Article ID | Journal | Published Year | Pages | File Type |
---|---|---|---|---|
1981737 | FEBS Open Bio | 2014 | 6 Pages |
•The novel peptide SL3 is a strong binder of the virulence-determining protein ESAT-6.•SL3 caused debilitating effects on mycobacterial growth and morphology.•SL3 led to accelerated clearance of M.tb and lowered immune response in a pre-clinical mouse model.•Microarray analysis of the mutant strain demonstrated a wide-scale transcriptional disruption caused by SL3 in M.tb.

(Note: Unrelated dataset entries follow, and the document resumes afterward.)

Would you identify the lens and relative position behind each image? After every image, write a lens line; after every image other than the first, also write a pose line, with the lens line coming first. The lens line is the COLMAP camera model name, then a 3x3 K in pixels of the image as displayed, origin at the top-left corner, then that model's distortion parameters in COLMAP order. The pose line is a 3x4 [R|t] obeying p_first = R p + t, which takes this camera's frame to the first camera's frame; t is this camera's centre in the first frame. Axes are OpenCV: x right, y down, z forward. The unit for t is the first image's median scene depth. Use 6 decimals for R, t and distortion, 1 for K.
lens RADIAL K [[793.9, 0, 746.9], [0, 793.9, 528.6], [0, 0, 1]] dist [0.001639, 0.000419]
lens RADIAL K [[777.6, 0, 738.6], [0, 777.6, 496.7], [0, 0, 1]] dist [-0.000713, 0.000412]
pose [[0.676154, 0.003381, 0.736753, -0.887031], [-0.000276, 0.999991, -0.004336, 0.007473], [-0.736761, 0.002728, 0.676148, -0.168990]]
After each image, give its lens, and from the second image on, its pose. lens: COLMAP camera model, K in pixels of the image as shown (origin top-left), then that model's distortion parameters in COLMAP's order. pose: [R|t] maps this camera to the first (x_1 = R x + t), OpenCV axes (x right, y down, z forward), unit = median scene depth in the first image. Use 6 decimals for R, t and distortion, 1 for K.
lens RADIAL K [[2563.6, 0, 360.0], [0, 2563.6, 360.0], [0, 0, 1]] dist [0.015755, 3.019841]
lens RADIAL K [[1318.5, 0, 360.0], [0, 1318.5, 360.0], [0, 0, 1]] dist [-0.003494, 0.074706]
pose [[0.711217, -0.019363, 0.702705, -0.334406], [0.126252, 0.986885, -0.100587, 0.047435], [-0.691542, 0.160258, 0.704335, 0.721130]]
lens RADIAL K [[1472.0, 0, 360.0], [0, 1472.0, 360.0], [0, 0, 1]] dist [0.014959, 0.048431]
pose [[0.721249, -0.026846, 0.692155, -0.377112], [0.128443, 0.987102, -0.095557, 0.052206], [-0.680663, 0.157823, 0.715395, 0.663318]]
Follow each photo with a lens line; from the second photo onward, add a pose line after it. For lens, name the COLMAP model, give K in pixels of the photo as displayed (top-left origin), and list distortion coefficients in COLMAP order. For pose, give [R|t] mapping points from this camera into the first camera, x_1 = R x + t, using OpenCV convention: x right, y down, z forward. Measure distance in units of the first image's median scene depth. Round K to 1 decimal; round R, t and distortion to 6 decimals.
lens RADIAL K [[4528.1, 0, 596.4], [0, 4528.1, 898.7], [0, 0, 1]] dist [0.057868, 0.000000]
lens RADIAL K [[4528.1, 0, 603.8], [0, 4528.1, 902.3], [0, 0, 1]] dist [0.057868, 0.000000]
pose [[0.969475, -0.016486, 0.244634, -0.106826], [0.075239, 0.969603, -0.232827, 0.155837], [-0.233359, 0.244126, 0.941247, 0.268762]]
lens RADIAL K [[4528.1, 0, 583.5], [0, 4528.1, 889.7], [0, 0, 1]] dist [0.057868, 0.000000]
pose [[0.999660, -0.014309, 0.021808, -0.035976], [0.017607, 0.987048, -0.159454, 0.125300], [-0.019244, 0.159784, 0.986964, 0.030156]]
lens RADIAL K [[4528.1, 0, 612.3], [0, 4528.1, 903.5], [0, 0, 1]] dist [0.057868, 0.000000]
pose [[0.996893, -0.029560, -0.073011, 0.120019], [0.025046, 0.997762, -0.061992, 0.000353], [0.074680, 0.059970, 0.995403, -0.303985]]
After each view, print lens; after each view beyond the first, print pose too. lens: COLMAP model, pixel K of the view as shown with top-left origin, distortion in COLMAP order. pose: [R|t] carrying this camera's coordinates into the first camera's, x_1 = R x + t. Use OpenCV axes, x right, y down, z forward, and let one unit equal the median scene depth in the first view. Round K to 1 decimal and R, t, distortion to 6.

Tuberculosis (TB) is a huge global burden, with new and resistant strains emerging at an alarming rate, necessitating an urgent need for a new class of drug candidates. Here, we report that SL3, a novel 33-amino acid peptide, causes debilitating effects on mycobacterial morphology. Treatment with SL3 drastically inhibits the growth of Mycobacterium tuberculosis in vitro as well as in a pre-clinical mouse model for M.tb infection. Microarray analysis of SL3-expressing strain demonstrates wide-scale transcriptional disruption in M.tb. We therefore believe that SL3 and similar peptides may herald a new approach towards discovering new molecules for TB therapy.